EIII - Proposition 18


L’homme éprouve par l’image d’une chose passée ou future la même affection de Joie ou de Tristesse que par l’image d’une chose présente.

DÉMONSTRATION

Aussi longtemps que l’homme est affecté de l’image d’une chose, il la considérera comme présente encore qu’elle n’existe pas (Prop. 17, p. II, avec son Coroll.), et il ne l’imagine comme passée ou future qu’en tant que l’image en est jointe à l’image du temps passé ou futur (voir Scolie de la Prop. 44, p. II) ; considérée en elle seule, l’image d’une chose est donc la même, soit qu’on la rapporte au futur ou au passé, soit qu’on la rapporte au présent ; c’est-à-dire (Coroll.2 de la Prop. 16, p. II) l’état du Corps, ou son affection, est le même, que l’image soit celle d’une chose passée ou future, ou qu’elle soit celle d’une chose présente ; et, par suite, l’affection de Joie et de Tristesse sera la même, que l’image soit celle d’une chose passée ou future, ou celle d’une chose présente. C.Q.F.D. [*]

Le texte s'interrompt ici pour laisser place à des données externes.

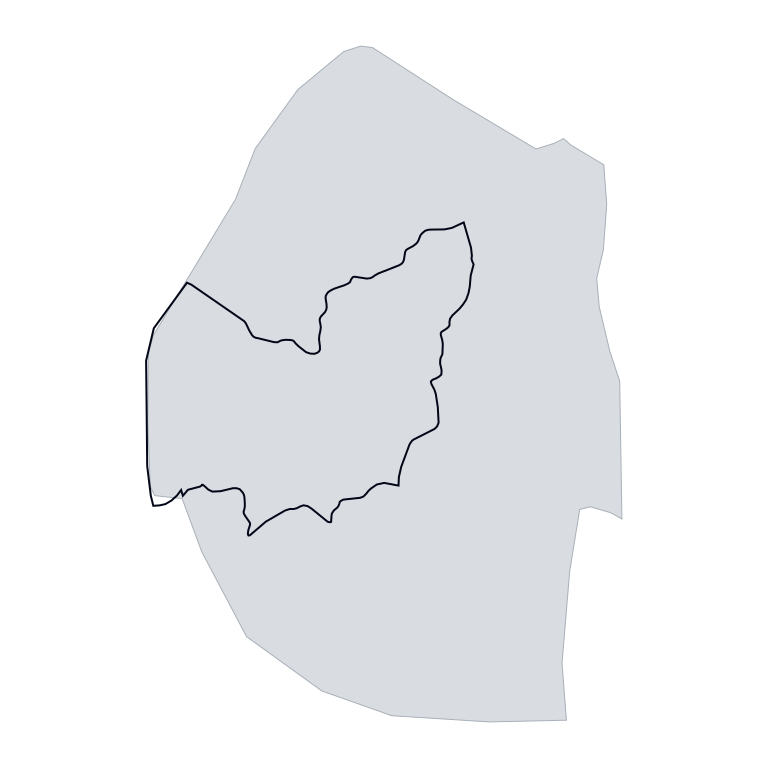 Manzini on a map of eSwatini (Natural Earth projection)
{"feature_id": "SWZ-536", "entity_name": "Manzini", "entity_type": "District", "adm_level": 1, "iso_a3": "SWZ", "parent_name": "eSwatini", "parent_adm1": "", "projection": "natural_earth1", "projection_center": [31.309, -26.515], "detail": "fine", "context": "in_parent", "style": "outline", "palette": "ink", "viewbox_px": 768, "rotation_deg": 0, "n_neighbors": 0, "source": "natural_earth", "source_scale": "10m", "svg_char_len": 2992}
<svg xmlns="http://www.w3.org/2000/svg" viewBox="0 0 768 768"><path d="M563.6,138.6L570.8,145.0L603.8,164.8L606.7,204.4L603.4,249.7L596.7,278.2L599.2,306.6L609.7,350.9L619.7,381.2L621.9,519.0L610.7,512.7L590.4,506.8L579.7,509.5L569.7,571.2L562.0,663.1L566.4,720.2L489.3,721.9L391.8,715.7L321.9,691.0L246.6,636.7L201.8,551.9L182.2,498.7L154.8,495.6L150.3,486.5L147.8,421.6L148.3,353.4L153.4,335.2L204.1,251.3L235.6,199.1L255.2,148.6L298.0,89.4L343.8,51.5L360.8,46.1L372.5,47.6L453.2,99.7L536.0,149.0L554.0,143.4L563.6,138.6Z" fill="#d9dde1" stroke="#a8b0b8" stroke-width="1"/><path d="M153.3,505.8L150.8,495.7L147.2,466.1L146.6,406.6L146.1,360.7L153.8,328.3L187.0,282.7L191.4,284.7L244.1,321.1L245.2,322.4L246.2,324.0L249.2,330.4L251.9,334.9L253.5,336.7L255.7,337.8L257.6,338.1L273.9,342.1L277.5,342.3L280.5,340.7L282.8,340.1L285.9,339.8L290.5,340.0L292.6,340.4L293.8,341.1L295.7,343.5L298.6,346.3L306.1,352.2L310.4,353.6L314.4,353.8L317.3,352.8L319.1,351.4L320.0,349.4L319.9,346.2L319.0,339.1L319.4,335.0L320.3,331.1L320.8,327.2L320.3,323.7L319.7,320.9L319.8,318.7L320.9,316.5L325.0,312.1L326.2,309.8L326.7,307.3L326.5,304.0L325.6,298.3L325.7,296.1L326.6,294.3L328.0,292.3L330.4,290.6L333.9,288.8L344.5,285.2L348.1,283.5L349.6,282.5L350.2,281.8L350.9,279.9L351.6,278.7L352.8,277.2L354.4,276.7L366.9,278.6L370.1,278.2L372.5,277.2L374.6,275.6L378.4,273.4L399.3,265.2L401.8,263.6L402.7,262.5L403.4,261.3L404.0,259.4L405.1,252.2L406.0,250.2L407.6,249.0L413.2,246.0L416.5,243.4L417.6,241.9L418.5,240.4L420.4,235.4L422.1,233.3L425.1,230.8L427.8,229.9L430.2,229.6L444.5,229.4L451.9,227.9L463.7,222.4L471.0,247.6L471.9,255.8L471.5,258.5L472.0,260.7L473.6,264.4L470.7,275.6L469.8,286.4L468.5,293.1L466.2,299.6L462.9,304.6L459.4,308.8L452.5,315.3L450.1,318.6L449.5,321.6L449.5,325.3L448.3,327.2L446.2,328.9L441.5,331.9L440.8,333.1L440.8,334.9L442.3,340.4L442.8,344.0L442.4,354.1L440.5,358.3L440.1,361.6L440.2,364.1L441.3,368.8L441.6,371.1L441.3,374.6L439.1,376.6L436.0,378.4L432.7,379.7L430.9,381.4L431.3,383.8L434.3,389.5L435.8,394.0L437.8,407.1L438.6,422.7L437.1,426.4L434.6,428.9L413.7,439.5L412.2,440.6L410.8,442.4L409.5,444.5L401.2,466.9L398.9,477.0L398.5,485.6L384.2,482.9L376.8,484.5L371.0,488.5L368.6,490.7L366.5,493.4L363.5,496.5L360.2,497.8L343.4,499.6L341.0,500.8L339.7,502.0L339.4,503.7L338.6,505.6L337.4,507.5L334.0,510.3L332.6,512.3L331.7,514.1L331.5,516.0L331.1,521.9L330.0,522.3L327.6,521.7L311.4,508.5L307.6,506.1L303.5,505.3L300.1,506.5L296.8,508.2L293.8,509.0L289.8,509.0L285.1,510.5L265.9,521.6L250.0,535.2L248.5,535.5L247.9,534.4L248.0,532.3L248.4,529.9L249.7,525.9L250.1,524.3L249.8,522.6L244.9,515.5L243.8,513.4L243.6,511.7L244.2,509.7L244.8,506.8L244.8,503.1L244.4,496.9L243.8,494.5L242.6,492.4L239.6,489.1L236.3,488.2L233.0,488.2L220.5,491.2L212.4,491.6L208.3,489.6L204.4,486.0L202.8,484.8L201.9,484.8L201.5,485.7L199.9,486.6L187.9,489.8L182.9,495.8L181.1,490.0L177.0,495.5L171.5,500.5L165.4,504.1L159.5,505.4L153.3,505.8Z" fill="none" stroke="#020617" stroke-width="2"/></svg>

Homo ex imagine rei præteritæ aut futuræ eodem lætitiæ et tristitiæ affectu afficitur ac ex imagine rei præsentis.

DEMONSTRATIO :

Quamdiu homo rei alicujus imagine affectus est, rem ut præsentem tametsi non existat, contemplabitur (per propositionem 17 partis II cum ejusdem corollario) nec ipsam ut præteritam aut futuram imaginatur nisi quatenus ejus imago juncta est imagini temporis præteriti aut futuri (vide scholium propositionis 44 partis II). Quare rei imago in se sola considerata eadem est sive ad tempus futurum vel præteritum sive ad præsens referatur hoc est (per corollarium II propositionis 16 partis II) corporis constitutio seu affectus idem est sive imago sit rei præteritæ vel futuræ sive præsentis atque adeo affectus lætitiæ et tristitiæ idem est sive imago sit rei præteritæ aut futuræ sive præsentis. Q.E.D.

[*(Saisset :) L’homme peut être affecté d’une impression de joie et de tristesse par l’image d’une chose passée ou future, comme par celle d’une chose présente. Démonstration Tant que l’homme est affecté par l’image d’une certaine chose, il la voit comme présente, alors même qu’elle n’existerait pas (par la Propos. 17, partie 2 avec son Corollaire), et il ne l’imagine comme passée ou comme future qu’en tant que son image est jointe à celle d’un temps écoulé ou à venir (voyez le Scol. de la Propos. 44, partie 2). Ainsi donc, l’image d’une chose, prise en soi, est toujours la même, qu’elle se rapporte au passé et à l’avenir, ou bien au présent ; en d’autres termes (par le Corollaire 2 de la Propos. 16, partie 2), l’état ou l’affection du corps sont les mêmes, que l’image se rapporte au passé et à l’avenir ou bien au présent ; et par conséquent la passion de la joie et de la tristesse est la même, que l’image se rapporte au passé et à l’avenir, ou bien au présent. C. Q. F. D.